_Work to complete_. Rewrite every line of text in the records below as a JSON list of strings, one string per line, skipping any blank lines. Leave the pictures out of the answer.

_Data supplied_.
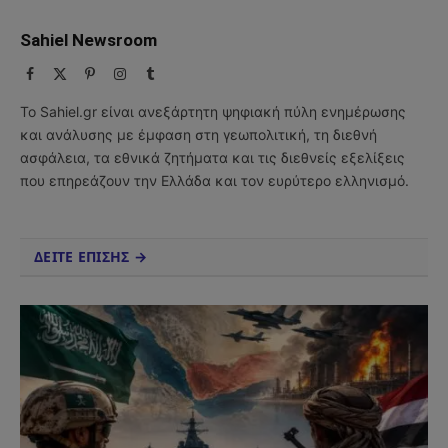
Sahiel Newsroom
Facebook
X
Pinterest
Instagram
Tumblr
(Twitter)
Το Sahiel.gr είναι ανεξάρτητη ψηφιακή πύλη ενημέρωσης
και ανάλυσης με έμφαση στη γεωπολιτική, τη διεθνή
ασφάλεια, τα εθνικά ζητήματα και τις διεθνείς εξελίξεις
που επηρεάζουν την Ελλάδα και τον ευρύτερο ελληνισμό.
ΔΕΙΤΕ ΕΠΙΣΗΣ →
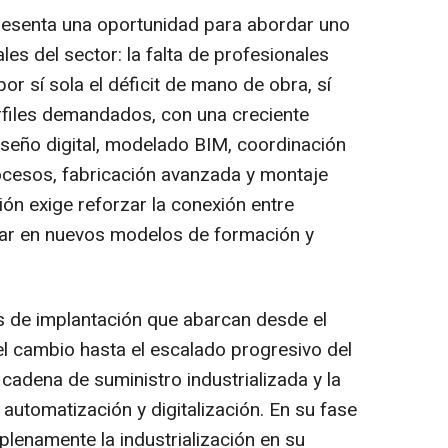
presenta una oportunidad para abordar uno
les del sector: la falta de profesionales
or sí sola el déficit de mano de obra, sí
rfiles demandados, con una creciente
iseño digital, modelado BIM, coordinación
rocesos, fabricación avanzada y montaje
ón exige reforzar la conexión entre
zar en nuevos modelos de formación y
es de implantación que abarcan desde el
del cambio hasta el escalado progresivo del
cadena de suministro industrializada y la
automatización y digitalización. En su fase
 plenamente la industrialización en su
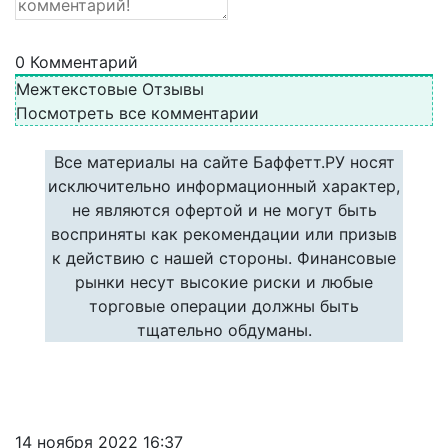
0
Комментарий
Межтекстовые Отзывы
Посмотреть все комментарии
Все материалы на сайте Баффетт.РУ носят
исключительно информационный характер,
не являются офертой и не могут быть
восприняты как рекомендации или призыв
к действию с нашей стороны. Финансовые
рынки несут высокие риски и любые
торговые операции должны быть
тщательно обдуманы.
14 ноября 2022 16:37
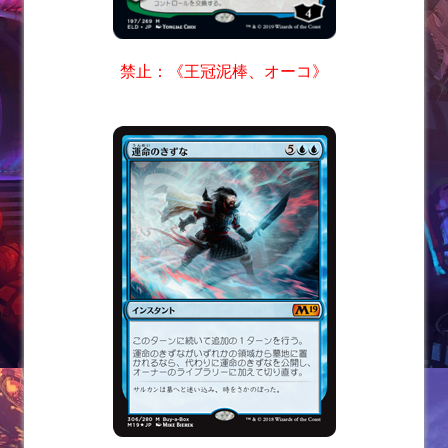
禁止：《王冠泥棒、オーコ》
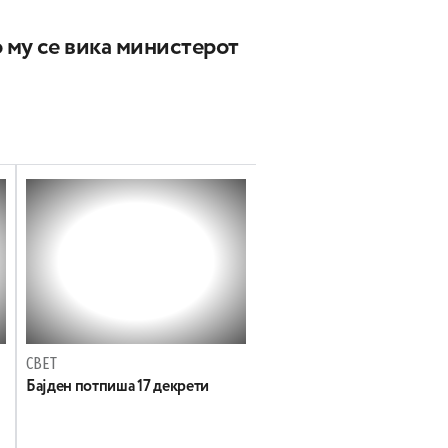
о му се вика министерот
СВЕТ
Бајден потпиша 17 декрети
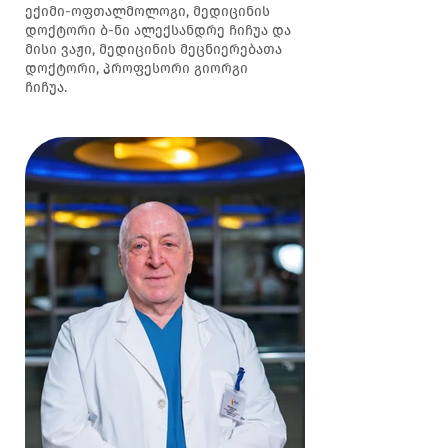
ექიმი-ოფთალმოლოგი, მედიცინის
დოქტორი ბ-ნი ალექსანდრე ჩიჩუა და
მისი ვაჟი, მედიცინის მეცნიერებათა
დოქტორი, პროფესორი გიორგი
ჩიჩუა.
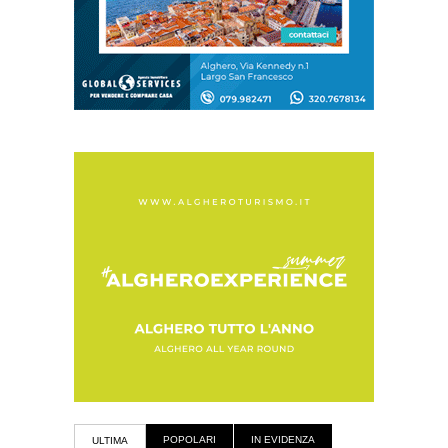
POPOLARI
IN EVIDENZA
ULTIMA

_Final answer_.
[
  "Sahiel Newsroom",
  "Facebook",
  "X",
  "Pinterest",
  "Instagram",
  "Tumblr",
  "(Twitter)",
  "Το Sahiel.gr είναι ανεξάρτητη ψηφιακή πύλη ενημέρωσης",
  "και ανάλυσης με έμφαση στη γεωπολιτική, τη διεθνή",
  "ασφάλεια, τα εθνικά ζητήματα και τις διεθνείς εξελίξεις",
  "που επηρεάζουν την Ελλάδα και τον ευρύτερο ελληνισμό.",
  "ΔΕΙΤΕ ΕΠΙΣΗΣ →",
  "presenta una oportunidad para abordar uno",
  "les del sector: la falta de profesionales",
  "or sí sola el déficit de mano de obra, sí",
  "rfiles demandados, con una creciente",
  "iseño digital, modelado BIM, coordinación",
  "rocesos, fabricación avanzada y montaje",
  "ón exige reforzar la conexión entre",
  "zar en nuevos modelos de formación y",
  "es de implantación que abarcan desde el",
  "del cambio hasta el escalado progresivo del",
  "cadena de suministro industrializada y la",
  "automatización y digitalización. En su fase",
  " plenamente la industrialización en su",
  "0",
  "Комментарий",
  "Межтекстовые Отзывы",
  "Посмотреть все комментарии",
  "Все материалы на сайте Баффетт.РУ носят",
  "исключительно информационный характер,",
  "не являются офертой и не могут быть",
  "восприняты как рекомендации или призыв",
  "к действию с нашей стороны. Финансовые",
  "рынки несут высокие риски и любые",
  "торговые операции должны быть",
  "тщательно обдуманы.",
  "14 ноября 2022 16:37",
  "禁止：《王冠泥棒、オーコ》",
  "о му се вика министерот",
  "СВЕТ",
  "Бајден потпиша 17 декрети",
  "ექიმი-ოფთალმოლოგი, მედიცინის",
  "დოქტორი ბ-ნი ალექსანდრე ჩიჩუა და",
  "მისი ვაჟი, მედიცინის მეცნიერებათა",
  "დოქტორი, პროფესორი გიორგი",
  "ჩიჩუა.",
  "POPOLARI",
  "IN EVIDENZA",
  "ULTIMA"
]